Это были главные слова. Белинский остро взглянул на него и внутренне содрогнулся. Сколько душевных мук потребовалось Николаю для такого решения! Он молча смотрел в огонь, мучимый ранами своего друга.
– Я никогда не любил, – невесело продолжал Станкевич. – Была прихоть воображения, потеха праздности. Теперь я увидел, что прежде и не думал о последствиях, и почувствовал, что еще молод и не созрел для такого шага. Действительность есть поприще настоящего сильного человека. Слабая душа живет по ту сторону мира, в стремлении неопределенном, занимая оборонительное положение. Вот почему искусство, театр становятся для меня божеством: прекрасное в моей жизни не от мира сего.
– Повремени отчаиваться, Николай. Все может вернуться и перемениться, – улыбнулся Белинский. – Рассеются черные болезненные думы, и мы еще покричим «Горько!» на вашей свадьбе.
Прикрыв веки, Николай качнул головой.
– Здоровье мое грошовое! Ты еще не знаешь о моем положении, но, может быть, догадываешься.

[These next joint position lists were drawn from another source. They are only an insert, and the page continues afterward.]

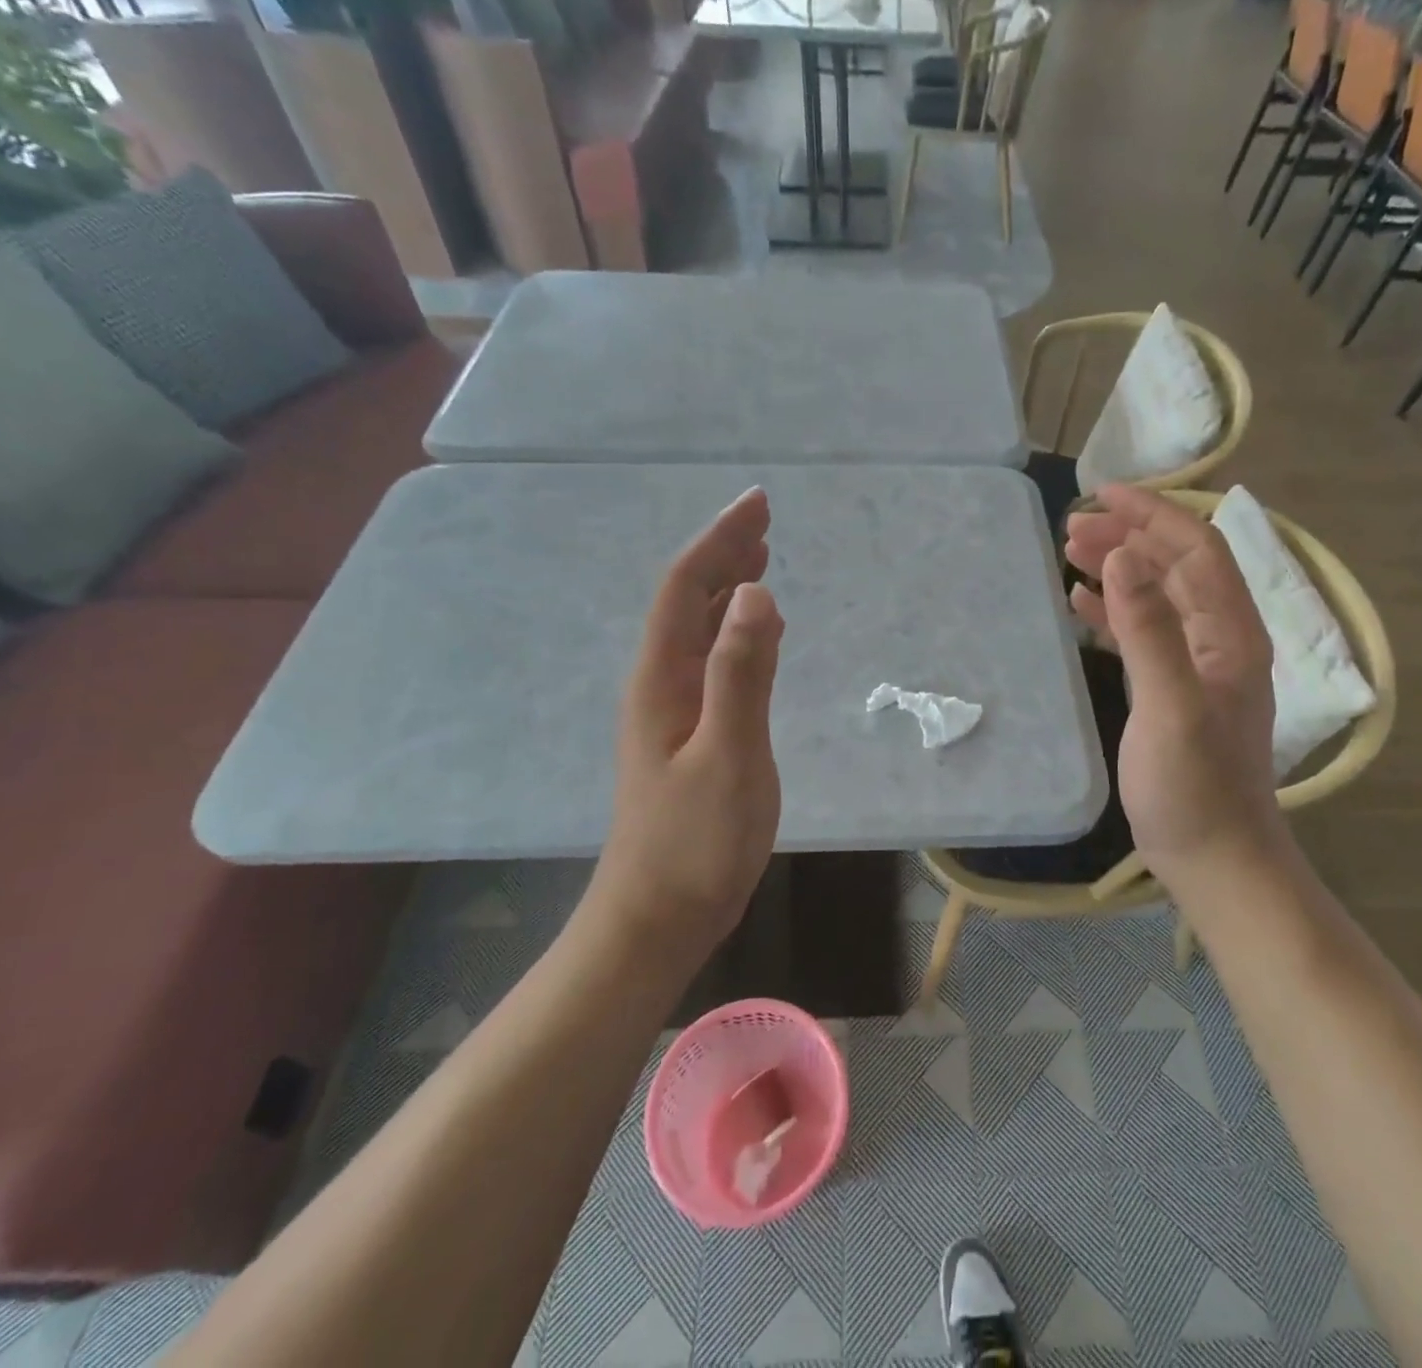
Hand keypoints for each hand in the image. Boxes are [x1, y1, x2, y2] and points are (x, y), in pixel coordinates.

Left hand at [588, 487, 784, 949]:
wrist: (658, 917)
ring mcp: (673, 711)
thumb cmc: (695, 842)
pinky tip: (756, 633)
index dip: (720, 540)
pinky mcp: (691, 735)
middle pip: (688, 601)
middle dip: (724, 554)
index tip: (758, 504)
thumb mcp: (728, 755)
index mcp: (663, 678)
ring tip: (761, 559)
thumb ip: (741, 674)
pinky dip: (736, 632)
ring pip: (699, 630)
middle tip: (763, 520)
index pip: (687, 587)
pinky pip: (713, 662)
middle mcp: (661, 683)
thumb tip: (757, 593)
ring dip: (728, 589)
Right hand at [1064, 486, 1284, 885]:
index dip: (1154, 514)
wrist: (1216, 859)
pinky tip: (1082, 607)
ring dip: (1121, 569)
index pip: (1197, 550)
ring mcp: (1201, 667)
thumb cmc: (1194, 789)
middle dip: (1130, 537)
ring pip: (1160, 596)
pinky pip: (1147, 633)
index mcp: (1232, 635)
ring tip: (1072, 555)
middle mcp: (1223, 641)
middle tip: (1073, 529)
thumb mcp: (1170, 706)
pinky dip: (1116, 612)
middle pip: (1178, 567)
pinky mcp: (1178, 691)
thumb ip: (1149, 629)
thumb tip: (1127, 553)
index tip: (1101, 495)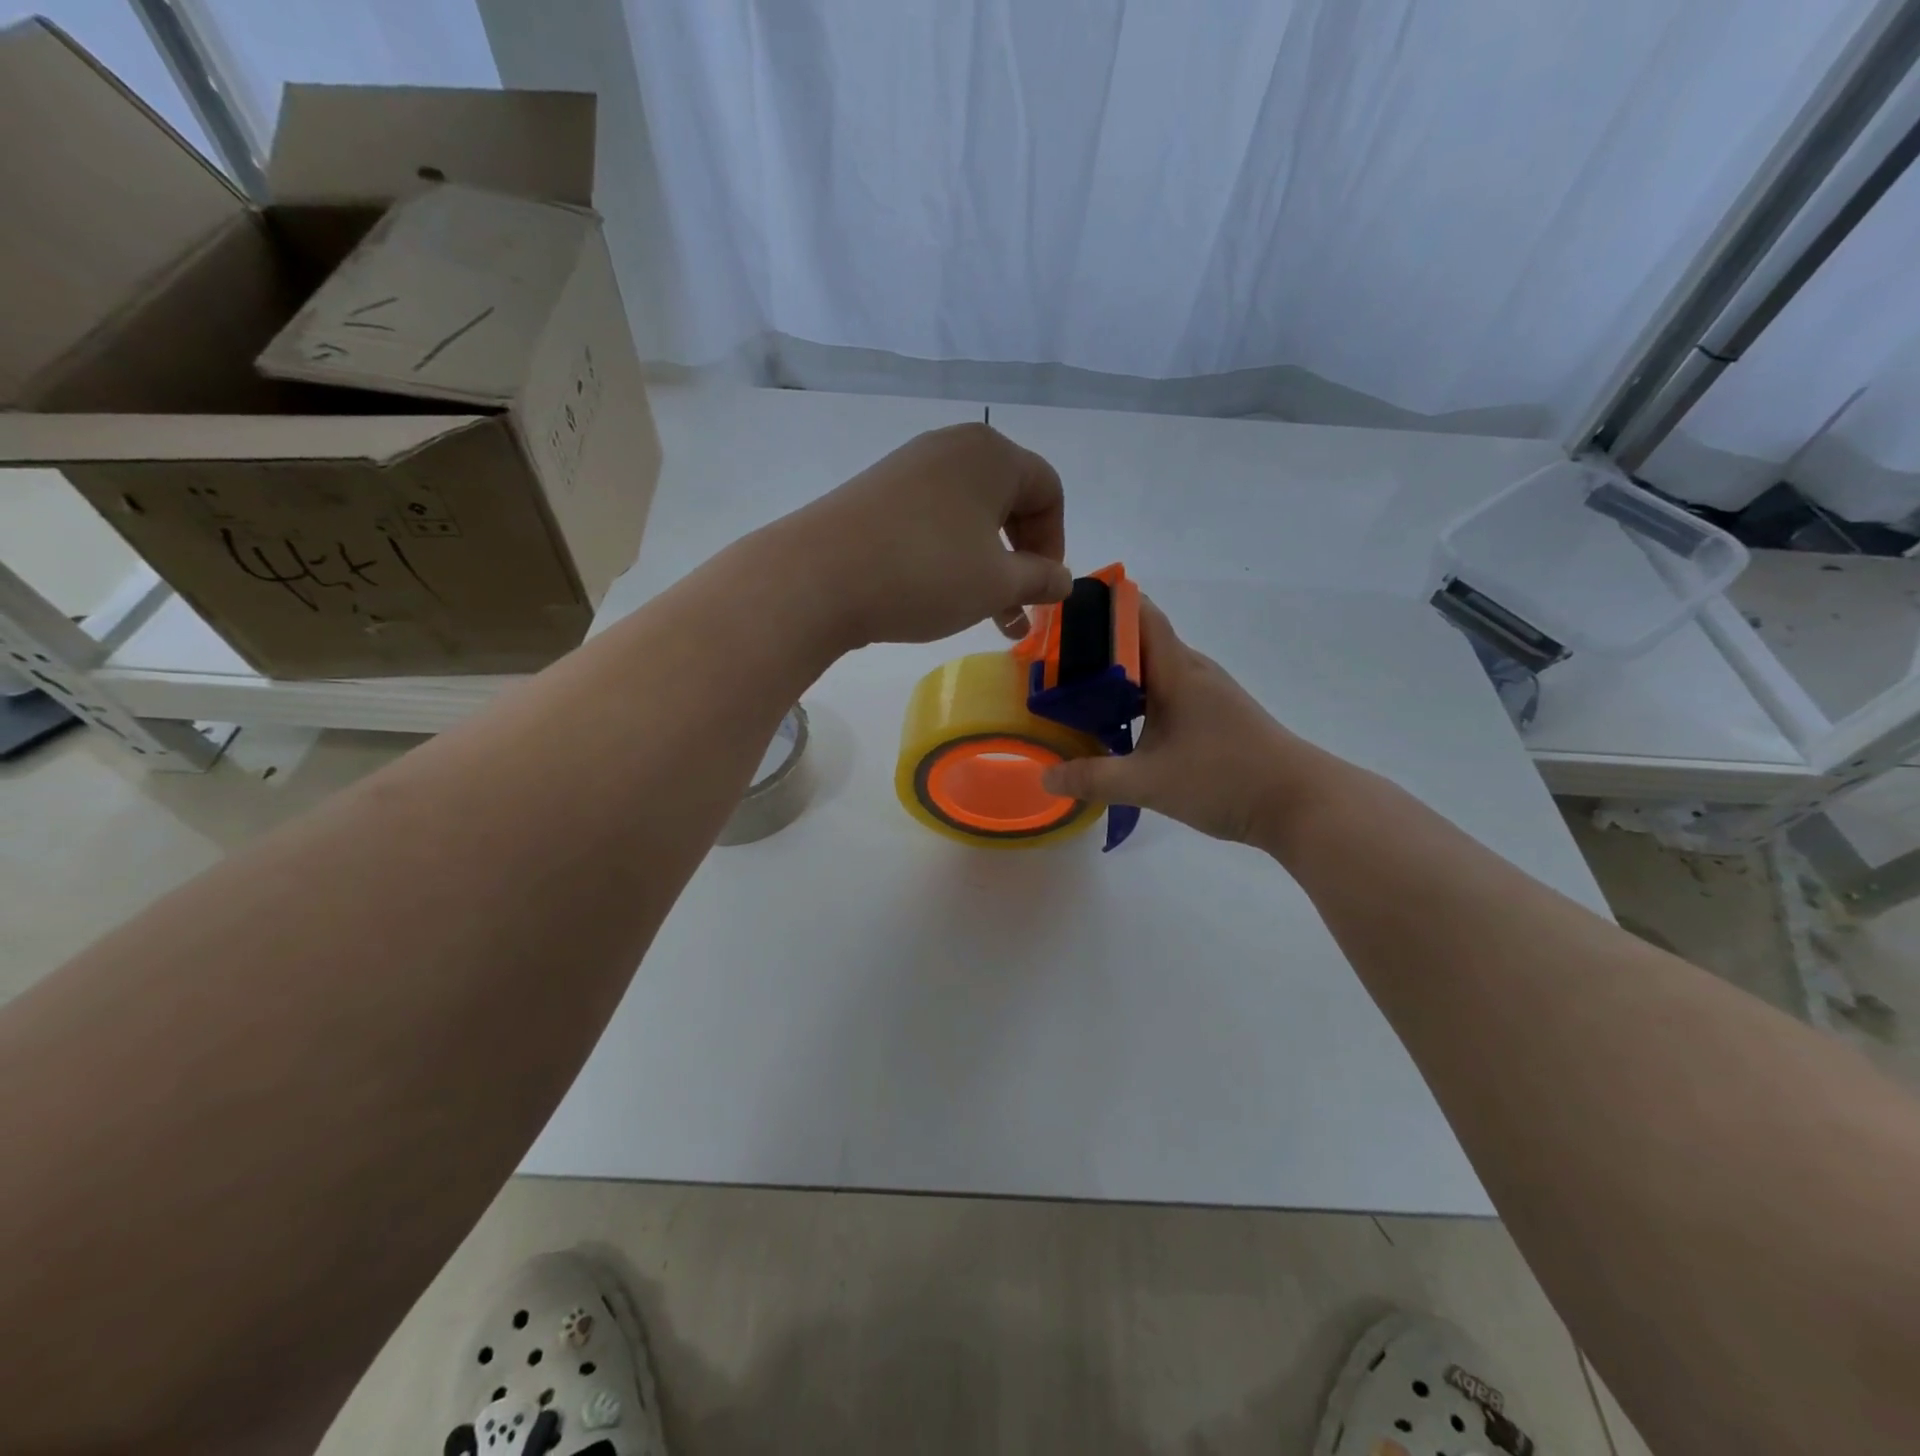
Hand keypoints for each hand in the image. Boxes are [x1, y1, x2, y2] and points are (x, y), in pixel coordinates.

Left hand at [782, 423, 1073, 646]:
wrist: (818, 577)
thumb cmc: (925, 573)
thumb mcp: (996, 583)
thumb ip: (1040, 579)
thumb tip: (1063, 580)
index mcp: (992, 454)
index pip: (1048, 491)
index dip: (1055, 544)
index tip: (1043, 590)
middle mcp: (952, 448)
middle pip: (1009, 501)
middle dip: (1020, 559)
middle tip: (1016, 608)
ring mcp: (909, 467)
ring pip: (969, 517)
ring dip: (986, 566)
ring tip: (985, 615)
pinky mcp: (877, 493)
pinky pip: (933, 520)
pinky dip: (949, 556)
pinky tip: (940, 594)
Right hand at [1040, 598, 1337, 847]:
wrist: (1298, 803)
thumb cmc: (1224, 779)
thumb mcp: (1148, 783)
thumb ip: (1093, 779)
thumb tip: (1045, 776)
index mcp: (1177, 670)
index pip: (1139, 613)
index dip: (1102, 604)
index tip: (1061, 612)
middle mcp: (1192, 671)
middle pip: (1138, 641)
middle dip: (1095, 647)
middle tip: (1050, 664)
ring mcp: (1206, 693)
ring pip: (1152, 670)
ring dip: (1116, 677)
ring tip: (1074, 695)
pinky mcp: (1214, 716)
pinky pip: (1166, 693)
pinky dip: (1136, 700)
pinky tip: (1118, 727)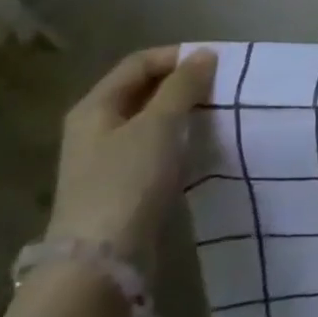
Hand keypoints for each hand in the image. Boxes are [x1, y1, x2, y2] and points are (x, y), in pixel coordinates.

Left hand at [47, 47, 216, 262]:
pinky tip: (202, 148)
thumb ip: (183, 86)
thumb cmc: (128, 181)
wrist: (102, 261)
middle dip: (183, 85)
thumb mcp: (159, 125)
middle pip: (144, 91)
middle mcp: (95, 128)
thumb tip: (204, 55)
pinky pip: (155, 150)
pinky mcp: (123, 188)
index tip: (217, 63)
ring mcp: (107, 161)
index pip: (139, 63)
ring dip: (184, 114)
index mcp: (95, 107)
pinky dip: (180, 142)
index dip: (177, 56)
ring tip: (219, 115)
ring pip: (152, 122)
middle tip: (222, 88)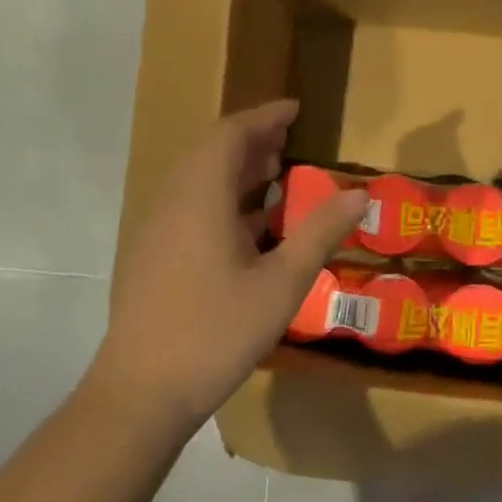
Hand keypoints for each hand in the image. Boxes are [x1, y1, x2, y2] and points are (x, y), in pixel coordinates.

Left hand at [97, 100, 367, 431]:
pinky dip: (222, 200)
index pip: (231, 134)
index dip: (264, 116)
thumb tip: (360, 193)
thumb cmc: (217, 331)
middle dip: (252, 141)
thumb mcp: (282, 282)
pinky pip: (189, 208)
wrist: (142, 392)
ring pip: (197, 182)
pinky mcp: (152, 258)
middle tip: (290, 143)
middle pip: (210, 153)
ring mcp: (157, 231)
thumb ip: (321, 232)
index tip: (296, 109)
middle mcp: (172, 203)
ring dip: (236, 172)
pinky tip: (249, 229)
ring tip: (275, 178)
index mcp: (200, 197)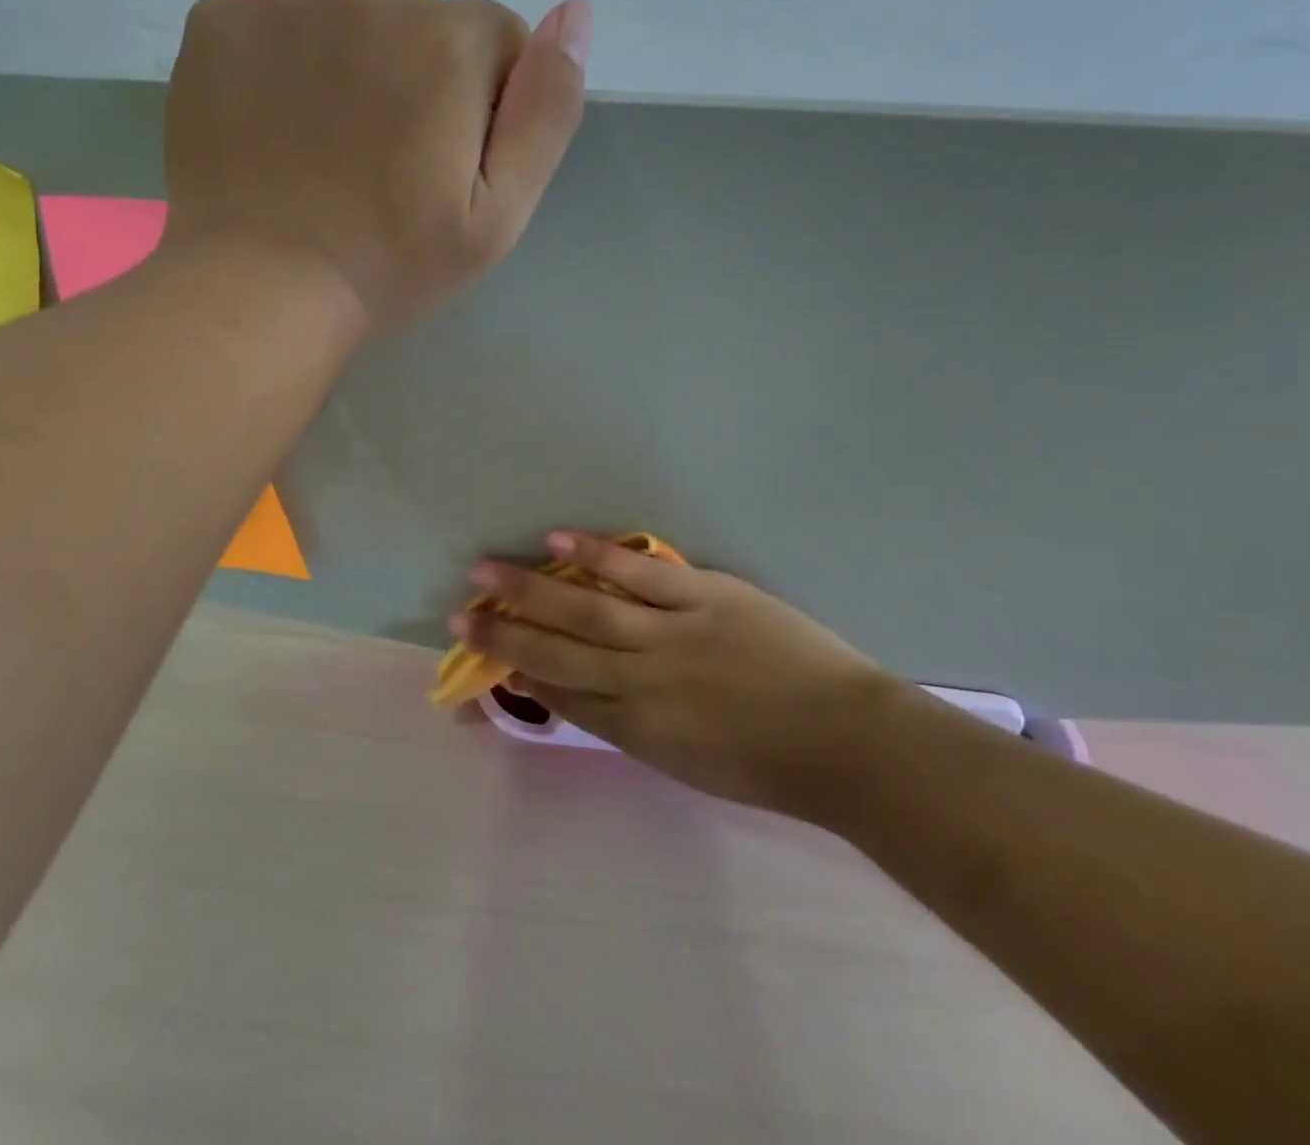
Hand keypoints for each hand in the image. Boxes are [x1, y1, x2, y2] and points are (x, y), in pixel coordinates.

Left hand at [162, 0, 590, 329]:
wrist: (259, 292)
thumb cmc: (391, 265)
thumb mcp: (499, 214)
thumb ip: (546, 112)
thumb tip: (576, 13)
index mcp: (447, 43)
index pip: (497, 39)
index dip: (485, 105)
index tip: (450, 167)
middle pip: (420, 25)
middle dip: (420, 82)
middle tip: (388, 170)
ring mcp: (284, 5)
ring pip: (348, 23)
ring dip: (353, 72)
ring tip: (329, 158)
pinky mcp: (219, 24)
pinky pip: (278, 29)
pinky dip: (286, 69)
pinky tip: (278, 133)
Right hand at [455, 531, 907, 819]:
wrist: (849, 746)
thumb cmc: (772, 767)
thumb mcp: (690, 763)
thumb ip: (638, 725)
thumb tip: (593, 691)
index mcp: (637, 731)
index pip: (562, 696)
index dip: (520, 674)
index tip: (488, 655)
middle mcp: (641, 684)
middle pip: (557, 655)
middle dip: (504, 636)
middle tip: (460, 616)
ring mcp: (672, 637)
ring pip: (586, 611)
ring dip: (531, 591)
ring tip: (485, 571)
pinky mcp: (706, 598)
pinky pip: (641, 576)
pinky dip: (597, 558)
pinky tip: (558, 542)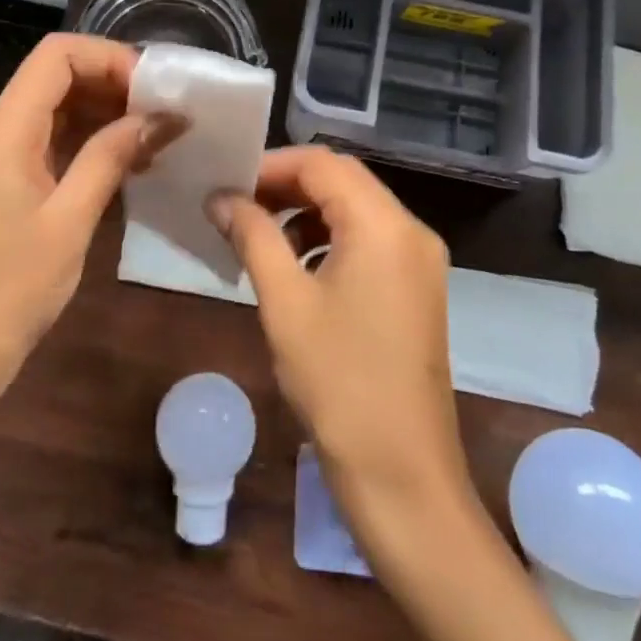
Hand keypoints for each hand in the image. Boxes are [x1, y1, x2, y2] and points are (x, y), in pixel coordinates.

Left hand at [0, 34, 177, 412]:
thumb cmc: (7, 293)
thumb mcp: (69, 222)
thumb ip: (111, 157)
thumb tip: (161, 116)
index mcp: (2, 130)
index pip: (57, 55)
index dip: (110, 58)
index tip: (156, 89)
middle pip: (56, 76)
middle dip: (114, 84)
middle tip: (166, 113)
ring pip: (54, 108)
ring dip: (105, 114)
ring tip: (157, 138)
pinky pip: (47, 142)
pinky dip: (87, 142)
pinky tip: (127, 163)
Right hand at [209, 148, 469, 520]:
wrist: (403, 477)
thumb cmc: (339, 383)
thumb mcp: (285, 302)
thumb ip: (252, 236)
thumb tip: (220, 197)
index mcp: (384, 225)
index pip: (323, 163)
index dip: (271, 165)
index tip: (227, 184)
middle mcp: (411, 231)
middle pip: (343, 181)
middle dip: (286, 186)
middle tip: (236, 205)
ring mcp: (420, 261)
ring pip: (356, 210)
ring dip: (307, 213)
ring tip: (259, 237)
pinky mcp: (417, 289)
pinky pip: (369, 241)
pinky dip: (330, 240)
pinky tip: (297, 269)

Брови Белинского едва заметно дрогнули. Он опустил глаза. Николай вздохнул.
– Женщина, чем выше, чем святее, тем наклоннее к ошибкам. Позднее разочарование – лучше забыть об этом, – голос его был глубоко несчастен. – Мишель сказывал мне, что в начале совместной жизни его сестра Дьякова была готова на самоубийство. Ужасно было слушать.
– Зачем он говорил об этом?!
– Он… у него слишком близкая откровенность с женщинами… Я раздражен на него. У меня к нему злое чувство, словно… словно, знаешь ли… словно он меня убивает. А я… я в состоянии был бы перенести самые ужасные человеческие страдания, но знать, что другие страждут через меня и – еще ужаснее – сомневаются, в состоянии ли я, один я с моею любовью вознаградить, составить счастие… ах, как все это нестерпимо тяжело.